1. ## Minimization Problem.

Problem A
What is the cheapest soup can that will hold 75in3 (cubic inches) of soup? Assume the can is cylindrical in shape and that the total cost of a can is proportional to the amount of material (tin) measured as area (in other words, don’t worry about the thickness of the tin). Be sure to provide both the diameter (or radius) and height of the can and sketch what this cheapest can looks like!

Problem B
Repeat the above problem but for the case where, for whatever reason, the cost of manufacturing the two lids of the can is three times higher than manufacturing the sidewall. Give your answer in the same form as above, including the sketch.

2. The volume of a cylinder is given by:

$\displaystyle V = \pi r^2h$

The surface area is given by:

$\displaystyle A = 2\pi r^2 + 2\pi rh$

Find the derivative of A, using the volume given to express either the radius in terms of height or vice versa.

Then, substitute back the radius or height in the volume formula to get the other dimension.

Can you do this part first?

3. You mean 4pir+pirh?

4. What do you mean?
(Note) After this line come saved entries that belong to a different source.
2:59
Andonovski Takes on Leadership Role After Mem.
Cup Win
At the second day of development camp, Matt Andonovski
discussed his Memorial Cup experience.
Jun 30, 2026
For the surface area of the cylinder?

No, I meant what I meant.

The area of a circile is $\displaystyle \pi r^2$

In a cylinder, there are 2 circles for two cross sections, hence $\displaystyle 2 \pi r^2$

Then, the curved surface, if opened has the length h and the width equal to the circumference of a circle, which gives: $\displaystyle 2\pi r h$

6. What do you not understand?

7. You want me to find the der of A = 2 pi r^2 + 2 pi r h?

8. You want to have a volume of 75 in^3 in a can having the lowest possible surface area so that the cost of the can is minimised yes?

Then, you need to know how does this area varies as r and h vary, while keeping the volume constant.

Hence, you are looking for the minimum point of the graph showing how A varies with either h or r.

9. Can you please show me the steps.. i really am bad at match i need help need to submit this...

10. As I told you in my first post in this thread, the volume, V, of a cylinder is given by

$\displaystyle V = \pi r^2h$

and the area of the same cylinder is given by:

$\displaystyle A = 2\pi r^2 + 2\pi rh$

We know that the volume is 75 in^3. We are looking for the minimum A while r or h vary. Let's look for the value of r, the radius of the circular cross section of the cylindrical can.

So, from the information we got, we have:

$\displaystyle V = 75\ in^3$

$\displaystyle \pi r^2h = 75$

$\displaystyle h = \dfrac{75}{\pi r^2}$

In the Area equation, we get:

$\displaystyle A = 2\pi r^2 + 2\pi rh$

Substitute h by what we just got;

$\displaystyle A = 2\pi r^2 + 2\pi r\left(\dfrac{75}{\pi r^2}\right)$

Can you simplify this and find it's derivative?